In its strategic enforcement plan for 2013-2016, the United States Equal Employment Opportunity Commission (EEOC) announced that it would “target policies or practices that discourage or prohibit individuals from exercising their rights under employment discrimination statutes, or that impede the EEOC’s investigative or enforcement efforts.” According to the EEOC, such policies or practices include “overly broad waivers [and] settlement provisions that prohibit filing charges with the EEOC or providing information to assist in the investigation or prosecution of claims of unlawful discrimination.” Keep in mind, the EEOC is not a court of law, and does not have the authority to declare any practice, ‎or agreement, unlawful.  It can, however, file lawsuits seeking to have a federal court declare practices ‎unlawful, or the waivers of a settlement agreement declared unenforceable.   ‎

True to its word, the EEOC has filed two recent lawsuits claiming that “overly broad” provisions in severance and separation agreements interfere with employee rights under anti-discrimination statutes. In February 2013, the EEOC filed a lawsuit against CVS Pharmacy, Inc. (CVS), alleging that CVS conditioned certain employees’ severance pay on an “overly broad, misleading, and unenforceable” separation agreement that interferes with employees’ right to file charges with the EEOC and other fair employment practices agencies in violation of Title VII of the Civil Rights Act of 1964. 

The EEOC alleges that the “five-page single spaced” separation agreement used by CVS deters the filing of discrimination charges and interferes with employees’ ability to communicate with the EEOC and other agencies. Specifically, the EEOC attacked the following provisions, many of which are commonplace in separation agreements:

  • Cooperation: Requiring employees to notify CVS’s General Counsel of a legal proceeding, including an administrative investigation, by any investigator, attorney, or third party.
  • Non-Disparagement: Prohibiting employees from making disparaging statements about CVS and its officers, directors, or employees.
  • Non-Disclosure of Confidential Information: Prohibiting employees from disclosing confidential information without written authorization from CVS’s Human Resources Officer.
  • General Release of Claims: Requiring employees to release CVS from all claims and lawsuits, including “charges” and “any claim of unlawful discrimination of any kind.”
  • No Pending Actions; Covenant Not to Sue: Requiring employees to confirm that they have no pending complaints or lawsuits in any court or agency and agree not to file “any action, lawsuit, complaint or proceeding” asserting the claims released in the agreement.

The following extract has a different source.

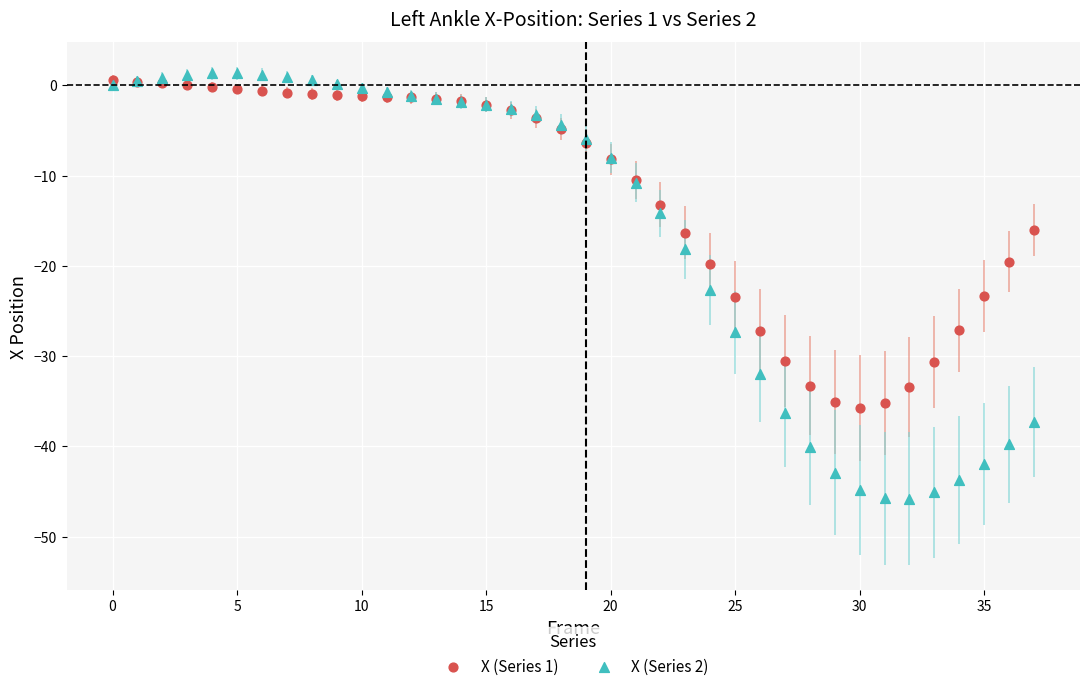

Across all series, what Y value is closest to -22?

-22.6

These allegations have created uncertainty for employers who use separation agreements, as the “No Pending Actions” provision discussed above also contains the following disclaimer language:  “[N]othing in this paragraph is intended to or shall interfere with Employee’s right to participate in a proceeding with any appropriate federal, state or local government agency enforcing discrimination laws, nor shall this Agreement prohibit Employee from cooperating with any such agency in its investigation.”  Although disclaimers of this type are commonly used in separation agreements, the EEOC apparently does not view this disclaimer language as sufficient to save the other “overly broad” provisions of CVS’s separation agreement.

In a more recent lawsuit filed against CollegeAmerica, the EEOC leveled similar allegations against a severance agreement used by the college, namely that it interferes with employees’ rights to file age-discrimination charges. The separation agreement used by CollegeAmerica included a nondisparagement clause which, according to the EEOC, interfered with an employee’s right to file discrimination charges or cooperate with the EEOC and other agencies.

Although it remains to be seen how these cases will play out, the EEOC has made it clear that it will closely scrutinize and, when necessary, file lawsuits concerning language in employee separation and severance agreements. Employers are well-served to monitor these cases closely, as the language under attack by the EEOC is similar to agreements used by many employers across a broad range of industries.  In light of the EEOC’s current enforcement activity, employers should have ‎separation ‎agreements that are used as part of a group severance plan reviewed by legal counsel, ‎and secure current legal advice on the level of risk posed by ‎language they intend to use. Separation agreements are not boilerplate documents to be used without ‎review ‎and careful consideration. ‎ Although it is difficult to predict how the EEOC’s current ‎enforcement efforts will be treated by the courts, having an employment attorney review and modify ‎separation agreements can greatly reduce the risk of unwanted, and potentially expensive, attention ‎from the EEOC. Perhaps more importantly, it may reduce the risk of having a separation agreement ‎declared invalid or unenforceable.